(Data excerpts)
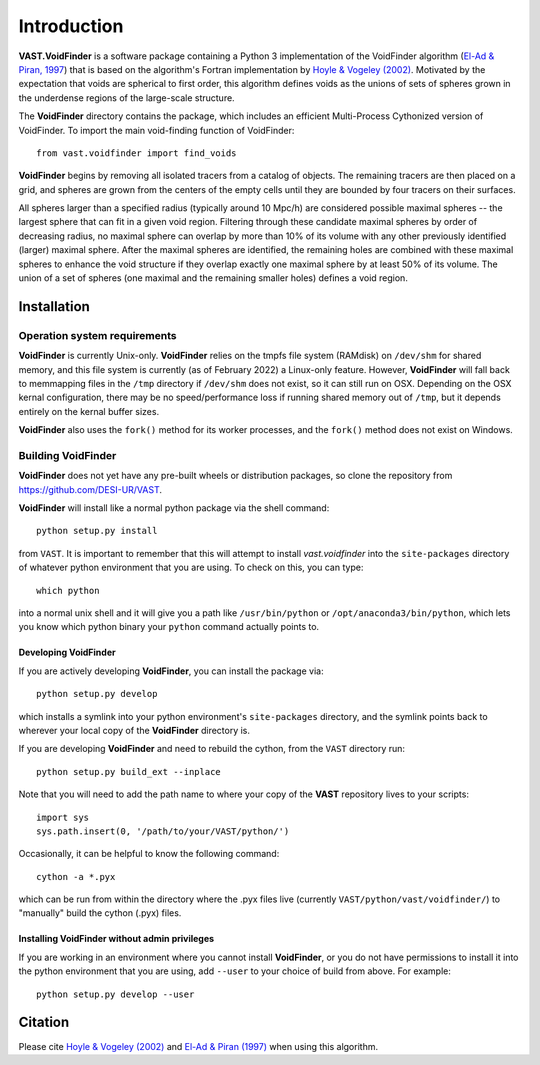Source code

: ############
Introduction
############

**VAST.VoidFinder** is a software package containing a Python 3 implementation 
of the VoidFinder algorithm 
(`El-Ad & Piran, 1997 <https://arxiv.org/abs/astro-ph/9702135>`_) that is based 
on the algorithm's Fortran implementation by 
`Hoyle & Vogeley (2002) <https://arxiv.org/abs/astro-ph/0109357>`_.  Motivated 
by the expectation that voids are spherical to first order, this algorithm 
defines voids as the unions of sets of spheres grown in the underdense regions 
of the large-scale structure.

The **VoidFinder** directory contains the package, which includes an efficient 
Multi-Process Cythonized version of VoidFinder.  To import the main 
void-finding function of VoidFinder::
    
    from vast.voidfinder import find_voids

**VoidFinder** begins by removing all isolated tracers from a catalog of 
objects.  The remaining tracers are then placed on a grid, and spheres are grown 
from the centers of the empty cells until they are bounded by four tracers on 
their surfaces.

All spheres larger than a specified radius (typically around 10 Mpc/h) are 
considered possible maximal spheres -- the largest sphere that can fit in a 
given void region.  Filtering through these candidate maximal spheres by order 
of decreasing radius, no maximal sphere can overlap by more than 10% of its 
volume with any other previously identified (larger) maximal sphere.  After the 
maximal spheres are identified, the remaining holes are combined with these 
maximal spheres to enhance the void structure if they overlap exactly one 
maximal sphere by at least 50% of its volume.  The union of a set of spheres 
(one maximal and the remaining smaller holes) defines a void region.
   




.. _VF-install:

Installation
============

Operation system requirements
-----------------------------

**VoidFinder** is currently Unix-only.  **VoidFinder** relies on the tmpfs file 
system (RAMdisk) on ``/dev/shm`` for shared memory, and this file system is 
currently (as of February 2022) a Linux-only feature.  However, **VoidFinder** 
will fall back to memmapping files in the ``/tmp`` directory if ``/dev/shm`` 
does not exist, so it can still run on OSX.  Depending on the OSX kernal 
configuration, there may be no speed/performance loss if running shared memory 
out of ``/tmp``, but it depends entirely on the kernal buffer sizes.

**VoidFinder** also uses the ``fork()`` method for its worker processes, and the 
``fork()`` method does not exist on Windows.


Building VoidFinder
-------------------

**VoidFinder** does not yet have any pre-built wheels or distribution packages, 
so clone the repository from https://github.com/DESI-UR/VAST.

**VoidFinder** will install like a normal python package via the shell command::

    python setup.py install
    
from ``VAST``.  It is important to remember that this will attempt to install 
`vast.voidfinder` into the ``site-packages`` directory of whatever python 
environment that you are using.  To check on this, you can type::

    which python
    
into a normal unix shell and it will give you a path like ``/usr/bin/python`` or 
``/opt/anaconda3/bin/python``, which lets you know which python binary your 
``python`` command actually points to.

Developing VoidFinder
^^^^^^^^^^^^^^^^^^^^^

If you are actively developing **VoidFinder**, you can install the package via::

    python setup.py develop
    
which installs a symlink into your python environment's ``site-packages`` 
directory, and the symlink points back to wherever your local copy of the 
**VoidFinder** directory is.

If you are developing **VoidFinder** and need to rebuild the cython, from the 
``VAST`` directory run::

    python setup.py build_ext --inplace

Note that you will need to add the path name to where your copy of the **VAST** 
repository lives to your scripts::

    import sys
    sys.path.insert(0, '/path/to/your/VAST/python/')
 
Occasionally, it can be helpful to know the following command::

    cython -a *.pyx
    
which can be run from within the directory where the .pyx files live 
(currently ``VAST/python/vast/voidfinder/``) to "manually" build the cython 
(.pyx) files.

Installing VoidFinder without admin privileges
^^^^^^^^^^^^^^^^^^^^^^^^^^^^^^^^^^^^^^^^^^^^^^

If you are working in an environment where you cannot install **VoidFinder**, or 
you do not have permissions to install it into the python environment that you 
are using, add ``--user`` to your choice of build from above.  For example:: 

    python setup.py develop --user






Citation
========

Please cite `Hoyle & Vogeley (2002) <https://arxiv.org/abs/astro-ph/0109357>`_ 
and `El-Ad & Piran (1997) <https://arxiv.org/abs/astro-ph/9702135>`_ when using 
this algorithm.




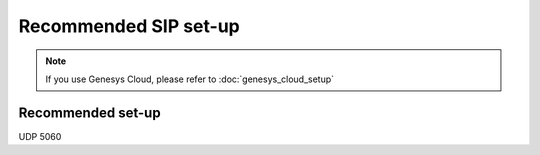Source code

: Recommended SIP set-up
=====

.. note::

   If you use Genesys Cloud, please refer to :doc:`genesys_cloud_setup`

Recommended set-up
----------------

UDP 5060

▶ What needs to be done: The answer must consist of every line from the entries that holds the string "tracers".

▶ Task answer:
**VoidFinder** begins by removing all isolated tracers from a catalog of 
objects.  The remaining tracers are then placed on a grid, and spheres are grown 
from the centers of the empty cells until they are bounded by four tracers on 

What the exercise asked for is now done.